Impact du VIH et des traitements ARV

La cohorte Sigma a été constituée pour évaluer l’impact du VIH et des traitements antirétroviraux chez les patients de la file active de l’hôpital Bicêtre âgés de 60 ans ou plus. Neurosigma en est une sous-étude dont le but est de décrire dans cette population les troubles neurocognitifs à l’aide d’une évaluation cognitive brève (Test des 5 mots, Mini-Mental Test, Trail Making Test A et B et Digit Symbol de la WAIS) et d’en apprécier la prévalence et les facteurs associés. Les résultats présentés7 concernaient les 37 premiers patients évalués (73% d’hommes, âge médian 67 ans). La charge virale plasmatique était indétectable au-dessous de 50 copies/mm3 chez les 36 patients qui recevaient un HAART avec une durée médiane d’indétectabilité de 44 mois. Le nadir CD4 avait une médiane de 207 cell/mm3 pour un taux médian actuel de CD4 à 519 cell/mm3. Malgré ces bons résultats immuno-virologiques, près de la moitié des patients (18/37, 49%) présentaient un TNC selon les critères HAND (18% DNA, 18% TCL et 11% DAV) avec un déficit de type sous-cortical prédominant. Une proportion importante (68%) des participants avait également des facteurs de risque vasculaire, incluant hypertension artérielle (49%), dyslipidémies (30%) ou diabète (22%) ; de plus, 22% présentaient un tabagisme actif. Compte tenu de la haute prévalence des facteurs de risque vasculaire dans cette population âgée de faible effectif, aucune association n’a pu être observée avec une atteinte des performances cognitives.
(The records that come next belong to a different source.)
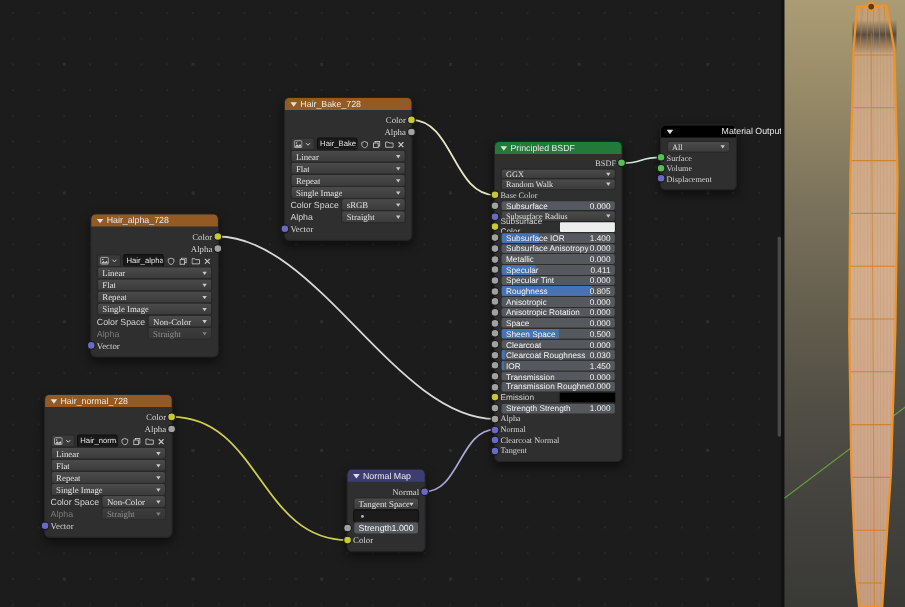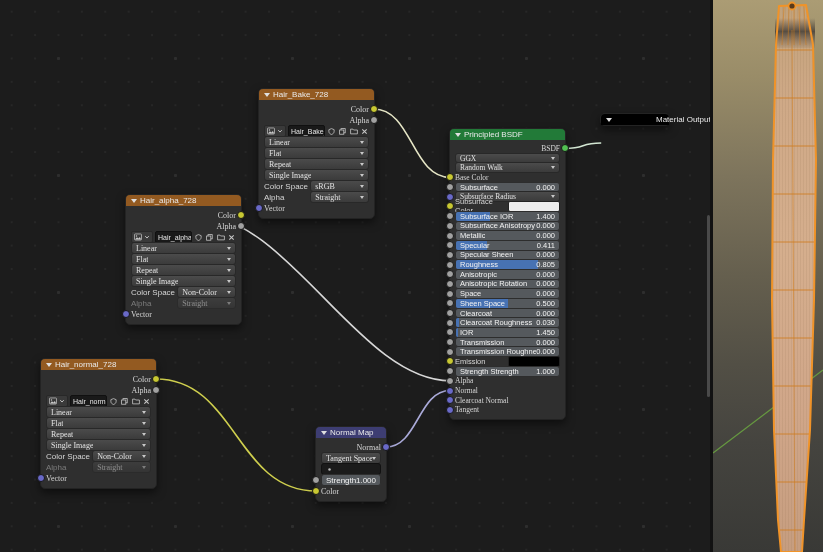--- a/index.html
+++ b/index.html
@@ -624,6 +624,26 @@
         <div class="nhead" style="background: #000000; gap: 44px;">
           <span class="hchev"></span>
           <span>Material Output</span>
+        </div>
+        <div class="nbody">
+          <div class="row">
+            <div class="sel">
+              <span class="lbl">All</span>
+              <span class="chev2"></span>
+            </div>
+          </div>
+          <div class="row">
+            <span class="lbl">Surface</span>
+            <span class="sock l" style="background: rgb(82, 193, 82);"></span>
+          </div>
+          <div class="row">
+            <span class="lbl">Volume</span>
+            <span class="sock l" style="background: rgb(82, 193, 82);"></span>
+          </div>
+          <div class="row">
+            <span class="lbl">Displacement</span>
+            <span class="sock l" style="background: rgb(105, 105, 200);"></span>
+          </div>
         </div>
       </div>
     </div>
Ce lien entre âge plus élevé et altération des performances cognitives confirme les observations antérieures8. Une des conséquences de l’amélioration de la survie sous traitement antirétroviral est l’accroissement de la population vivant avec le VIH depuis de nombreuses années. Comme ce groupe dépasse progressivement la cinquantaine, le risque de troubles cognitifs pourrait y être sensiblement plus élevé que dans la population générale. Plusieurs mécanismes pourraient influer négativement sur le vieillissement cérébral dans le contexte d’une infection cérébrale chronique par le VIH : accélération du processus de neurodégénérescence survenant au cours du vieillissement normal, accumulation de protéines anormales (amyloïde, tau) comme au cours de la maladie d’Alzheimer, ou encore complications de la maladie cérébro-vasculaire en lien avec les troubles métaboliques (insulino-résistance et dyslipidémies).

Le rôle de ces anomalies métaboliques a également été examiné chez 145 sujets de la cohorte CHARTER9. Dans ce sous-groupe, les 45 patients (31%) qui présentaient un TNC, avaient également un indice de masse corporelle plus élevé (27 vs 25, p=0,07), un taux de cholestérol-HDL plus bas (43 vs 50 mg/dL, p=0,05), une augmentation des triglycérides (184 vs 136 mg/dL, p=0,03) et une plus grande prévalence du diabète sucré de type II (17% vs 4% respectivement, p=0,01). Cependant, les taux de glucose à jeun, l’insulinémie et la mesure de la résistance à l’insuline étaient semblables dans les deux groupes. En analyse multivariée, seul le diabète sucré était associé à une moins bonne performance neuropsychologique (OR=7,6, p<0,01).

Des anomalies identifiées en imagerie cérébrale

Chez les PVV, des anomalies peuvent être identifiées en imagerie par résonance magnétique : atrophie de la substance grise, anomalies de la substance blanche en imagerie morphologique, bas niveau métabolique en Spectroscopie par résonance magnétique (SRM), baisse du débit sanguin cérébral en imagerie fonctionnelle.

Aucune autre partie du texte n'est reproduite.